Q. 60. Why is the righteousness of Christ said to be received by faith alone?
A. That works may be wholly excluded from having any share in our justification, less or more, Rom. 3:28 — “Therefore we conclude, that a man is justified by faith, without the deeds of the law.”
Q. 61. If good works have no influence upon our justification, of what use are they to the justified?
A. Though they cannot justify us before God, yet they are good “evidences” of our justification, being the fruits of a true and lively faith, James 2:18:they “adorn the profession of the gospel, Tit. 2:11, 12; stop the mouths of adversaries, 1 Pet. 2:15; and glorify God, John 15:8.”
Q. 62. If faith’s receiving of Christ’s righteousness justify us, does not faith justify as a work?
A. It is not properly the receiving, or any other act of faith, that justifies us, but the righteousness of Christ RECEIVED, Rom. 3:22; even as it is not the hand that nourishes us, but the food which we take by it.

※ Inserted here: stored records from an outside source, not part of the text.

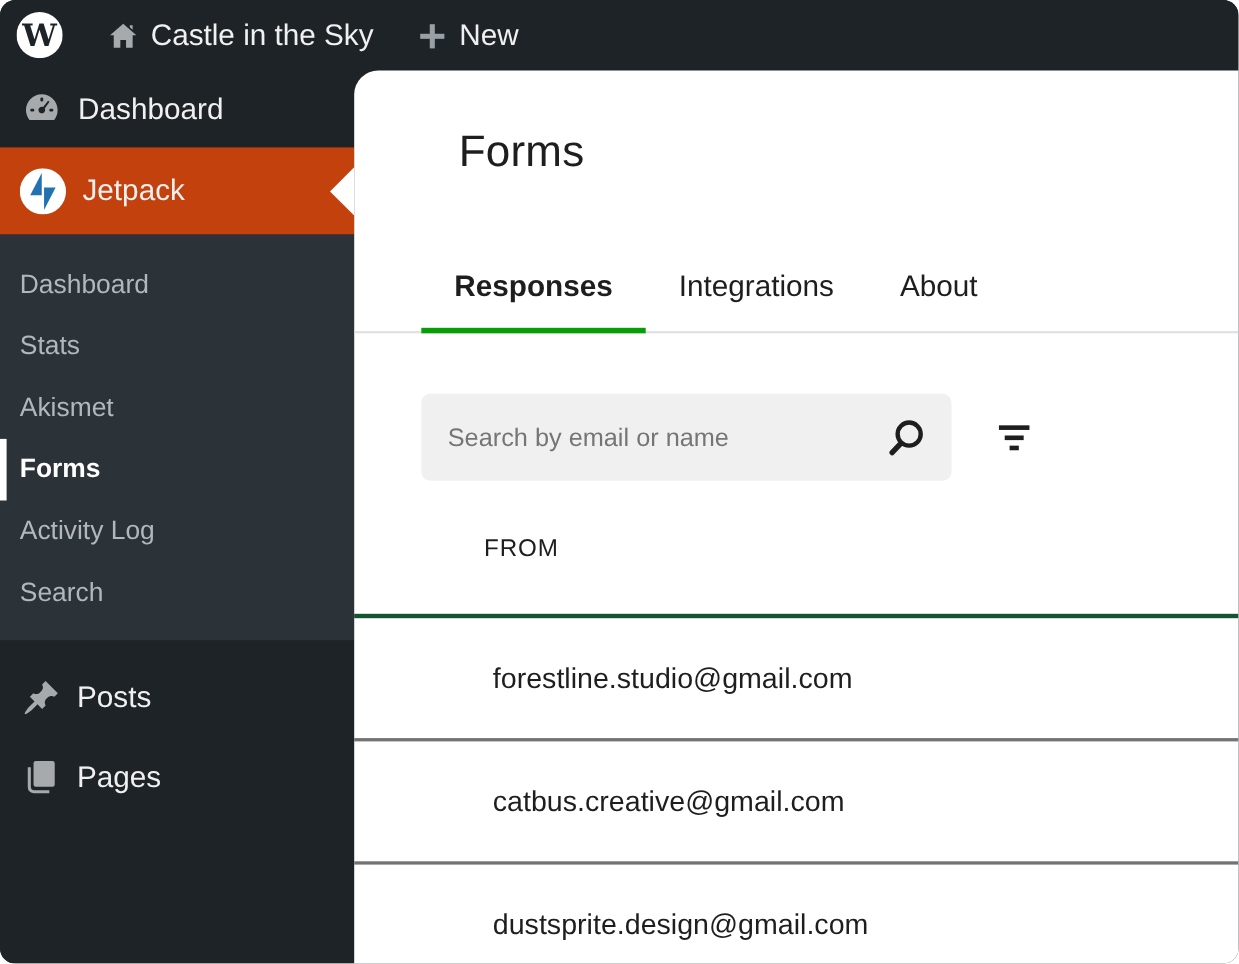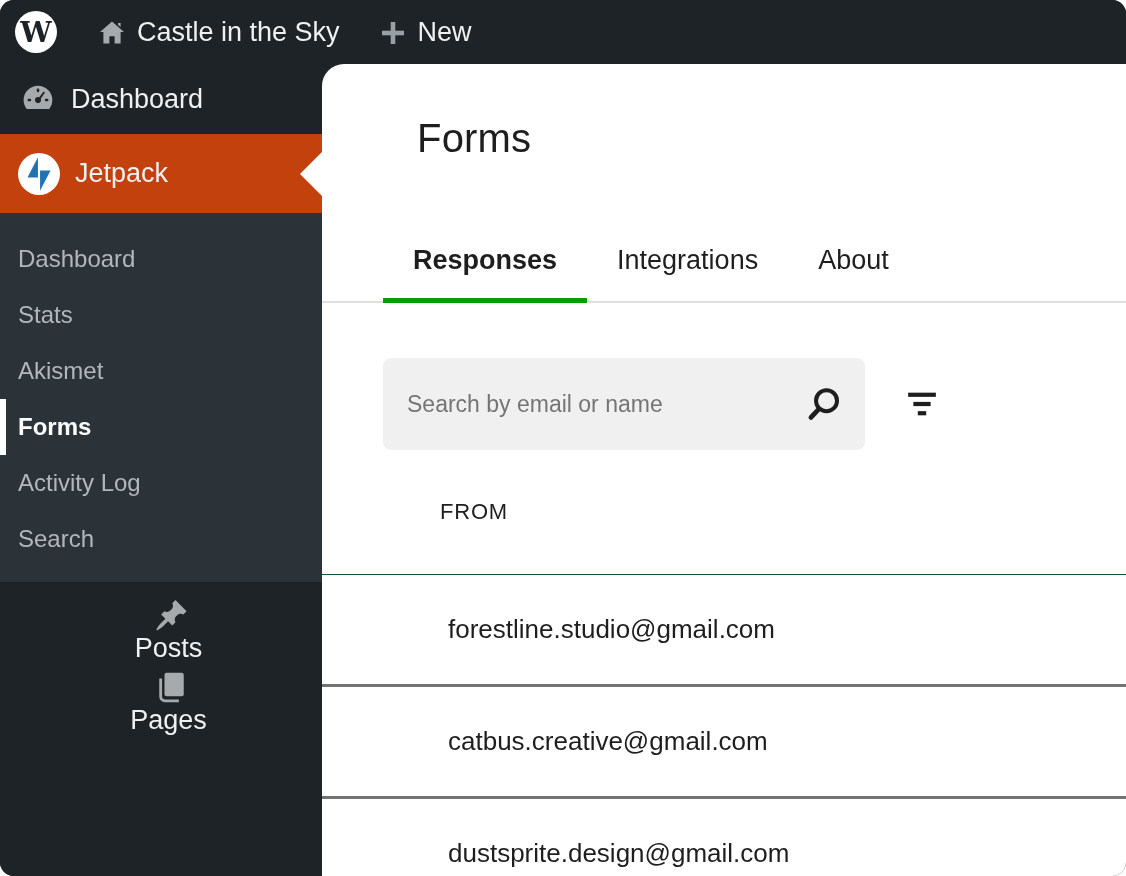--- a/index.html
+++ b/index.html
@@ -37,21 +37,21 @@
     border-right:22px solid #ffffff;
   }
   .submenu{ background:#2c3338; padding:18px 0 15px 0; }
   .submenu-item{
     position:relative; height:56px; display:flex; align-items:center;
     padding-left:18px; font-size:24px; color:#b2b7bc; cursor:pointer;
   }
   .submenu-item.current{ color:#ffffff; font-weight:bold; }
   .current-marker{ position:absolute; left:0; top:0; bottom:0; width:6px; background:#ffffff; }
   .bottom-menu{ padding-top:16px; }
-  .bottom-menu .menu-item{ height:72px;flex-direction:column; }
+  .bottom-menu .menu-item{ height:72px; }
   .bottom-menu .mi-icon{ width:35px; height:35px; }
 
   
   .content{
     position:absolute; top:64px; left:322px; right:0; bottom:0;
     background:#ffffff; border-top-left-radius:22px; z-index:6;
   }
   .page-title{
     margin:52px 0 0 95px; font-size:40px; font-weight:500; color:#1e1e1e; letter-spacing:0.2px;
   }
@@ -62,35 +62,35 @@
   .tab{
     position:relative; padding:0 30px; height:78px; line-height:74px;
     font-size:27px; color:#1e1e1e; cursor:pointer;
   }
   .tab.active{ font-weight:bold; }
   .tab-underline{
     position:absolute; left:0; right:0; bottom:-2px; height:5px; background:#069e08;
   }
   .toolbar{ display:flex; align-items:center; gap:36px; padding:55px 0 0 61px; }
   .search-box{
-    width:482px; height:92px; background:#f0f0f0; border-radius:8px;
+    width:482px; height:79px; background:#f0f0f0; border-radius:8px;
     display:flex; align-items:center; padding:0 20px 0 24px;
   }
   .search-input{
     flex:1; border:none; outline:none; background:transparent;
     font-family:"Liberation Sans", sans-serif; font-size:23px; color:#1e1e1e;
   }
   .search-input::placeholder{ color:#757575; opacity:1; }
   .search-icon-btn{ width:42px; height:42px; border:none; background:transparent; padding:0; cursor:pointer; }
   .filter-btn{ width:42px; height:42px; border:none; background:transparent; padding:0; cursor:pointer; }
   .search-icon-btn svg, .filter-btn svg{ width:100%; height:100%; display:block; }
 
   .table-header{
     height:125px; display:flex; align-items:center; padding-left:118px;
-    border-bottom:1px solid #14532d;
+    border-bottom:4px solid #14532d;
   }
   .col-from{
     font-size:22px; font-weight:500; color:#1e1e1e; letter-spacing:0.8px;
   }
   .table-row{
     height:112px; display:flex; align-items:center; padding-left:126px;
     border-bottom:3px solid #737373; font-size:26px; color:#1e1e1e; cursor:pointer;
   }
 </style>
 </head>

Q. 63. If we are justified by faith alone, why is it said, James 2:24, “That by works a man is justified, and not by faith only?”
A. This is to be understood of justifying, or evidencing the reality of our faith before men, and not of justifying our persons before God.
Q. 64. When is it that God justifies the ungodly?
A. “Though from eternity God decreed to justify all the elect,” yet “they are not” actually “justified, until the Holy Spirit does, in due time, apply Christ,” and his righteousness “unto them, Tit. 3:5-7.”
Q. 65. How were believers, under the Old Testament, justified?
A. “Their justification was, in all respects, the same with the justification of believers, under the New Testament,” Gal. 3:9; Heb. 13:8.
Q. 66. What may we learn from this important doctrine of justification?
A. That all ground of pride and boasting is taken away from the creature, Rom. 3:27:that faith itself, by laying hold upon the surety righteousness without us, is nothing else than a solemn declaration of our poverty and nakedness; and that, therefore, it is our duty to glory only in Christ Jesus, saying, “Surely — in the Lord have we righteousness and strength,” Isa. 45:24.

Discussion Points:
-Which point of Fisher’s impressed your soul and mind?
-What use does this have for evangelizing the unconverted?
-What are the implications of question and answer 66?